The study results also indicated that increased insulin resistance explained the significant association between vitamin D deficiency and an increased incidence of gestational diabetes, Marilyn Lacroix said at the annual meeting of the European Association for the Study of Diabetes.

Mitchel L. Zoler/IMNG Medical Media
Marilyn Lacroix

The analysis showed that for every standard-deviation decrease in blood levels of 25-hydroxyvitamin D identified during the first trimester, women had a statistically significant 40% increased rate of having gestational diabetes during their second trimester, after adjustment for age, season of blood sampling, use of vitamin D supplements, and degree of adiposity, reported Ms. Lacroix, an endocrinology researcher at Sherbrooke (Que.) University. In the population studied, a standard-deviation reduction in blood levels of vitamin D corresponded to a drop of 19 nmol/L.

The study included 655 pregnant women aged 18 or older at 6-13 weeks’ gestation with a singleton pregnancy and no history of diabetes or gestational diabetes, miscarriage, or alcohol or drug abuse.

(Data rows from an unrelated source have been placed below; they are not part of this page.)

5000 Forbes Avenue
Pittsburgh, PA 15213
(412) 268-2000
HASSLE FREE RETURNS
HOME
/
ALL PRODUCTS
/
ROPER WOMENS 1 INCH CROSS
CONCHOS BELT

The researchers measured each woman’s blood level of 25-hydroxyvitamin D at gestational week 6-13, and then assessed each woman for diabetes at week 24-28. During the study, 54 of the women (8%) developed gestational diabetes.

The prevalence of first-trimester vitamin D deficiency – a blood level of less than 50 nmol/L – was 26% among the 601 women who were normoglycemic during the second trimester, and 37% among women who developed gestational diabetes by the second trimester.

The analysis also showed a significantly reduced average Matsuda index (Diabetes Care 1999;22:1462-70), as well as a significantly reduced insulin secretion sensitivity index (Diabetic Medicine 2009;26:1198-1203) among patients who went on to have gestational diabetes. These reductions suggest that insulin resistance forms the link between low vitamin D levels and incident gestational diabetes, Ms. Lacroix said.

Ms. Lacroix reported that she and her associates also had no relevant financial disclosures.